By Daniel Ross
Funding has been nailed down for purchase of a standing Magnetic Resonance Imaging (MRI) unit to be housed at Santa Anita. The unit, from MRI manufacturer Hallmarq, is expected to be in full operation by early in the upcoming Santa Anita season, which begins Dec. 26.
“We are very pleased to have received the support of so many individuals and organizations in the sport,” said Karen Klawitter, Southern California Equine Foundation (SCEF) CEO, in the release.
Funding for the machine arrived from various corners. The Dolly Green Research Foundation (DGRF)-affiliated with the Southern California Equine Foundation (SCEF) and established at the bequest of the late Dolly Green–a longtime racehorse owner with a special interest in equine welfare–had months ago pledged $450,000 towards the unit. The Oak Tree Charitable Foundation recently promised another $50,000.
According to Tuesday’s release, other donors include the Del Mar Thoroughbred Club, Los Alamitos Race Course, California Thoroughbred Trainers, California Thoroughbred Horsemen’s Foundation, breeder and owner John Harris, veterinarians Vince Baker, Melinda Blue, and Ryan Carpenter, and many more individual owners, trainers, and supporters.
At the same time, the new MILE-Positron Emission Tomography (PET) scan unit is still undergoing preliminary trials at the University of California Davis’s School of Veterinary Medicine, led by Mathieu Spriet, associate professor of Surgical and Radiological Sciences at UC Davis.

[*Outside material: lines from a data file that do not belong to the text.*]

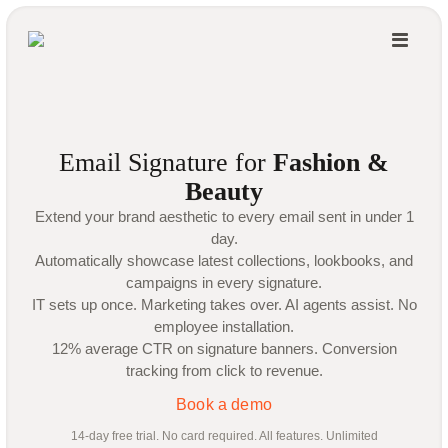
Email Signature for
Fashion &
Beauty
Extend your brand aesthetic to every email sent in under 1
day.
Automatically showcase latest collections, lookbooks, and
campaigns in every signature.
IT sets up once. Marketing takes over. AI agents assist. No
employee installation.
12% average CTR on signature banners. Conversion
tracking from click to revenue.
Book a demo
14-day free trial. No card required. All features. Unlimited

According to Klawitter, the PET scan unit is expected to arrive at Santa Anita on Dec. 12th.
It was back in May the TDN revealed plans to bring both PET and MRI technologies to Santa Anita. By October, however, funding was proving to be a problem for an MRI unit that can come with a price tag of around $800,000.

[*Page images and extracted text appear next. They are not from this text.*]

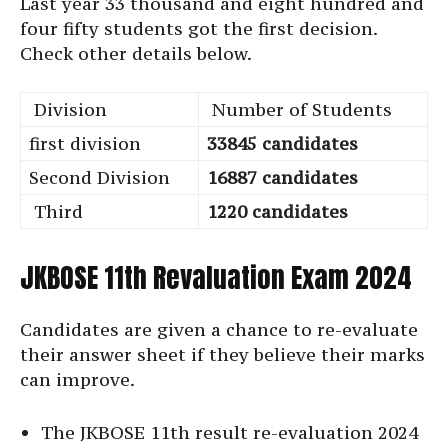
Last year 33 thousand and eight hundred and
four fifty students got the first decision.
Check other details below.
Division
Number of Students
first division
33845 candidates
Second Division
16887 candidates
Third
1220 candidates
JKBOSE 11th Revaluation Exam 2024
Candidates are given a chance to re-evaluate
their answer sheet if they believe their marks
can improve.
The JKBOSE 11th result re-evaluation 2024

Experts emphasize how the PET and MRI technologies will complement one another in the early diagnosis of injuries in the lower limb, the most common location of catastrophic injury in racehorses, the locus of these injuries typically being the fetlock. Pre-existing injuries which aren’t always clinically apparent are present in more than 85% of catastrophic breakdowns.

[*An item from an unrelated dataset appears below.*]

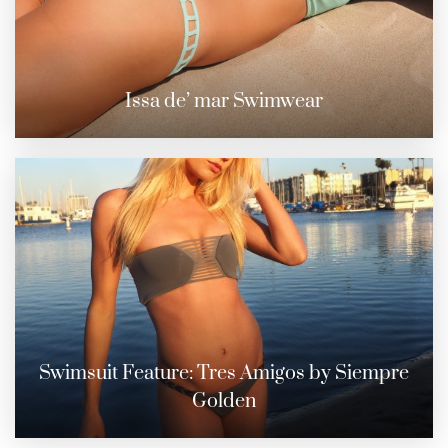
Issa de’ mar Swimwear
Swimsuit Feature: Tres Amigos by Siempre
Golden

All told, there are between 60-65 standing MRIs around the world, and studies have shown how this technology detects certain lower limb issues earlier than other common imaging modalities. While the PET scan unit is still a largely untested modality in racehorses, many experts expect it to bring a heightened level of sensitivity to diagnostic imaging of the bone.
The new scanner resembles a wide basketball hoop hovering just above the ground, with a ring of detectors that can open freely. This means that horses won’t require general anesthesia to be scanned. The way it works is similar to a regular bone scan-the injection of a radioactive tracer that will light up under imaging any abnormal areas in the bone. The main difference being, PET scan technology results in a three-dimensional picture as opposed to two-dimensional.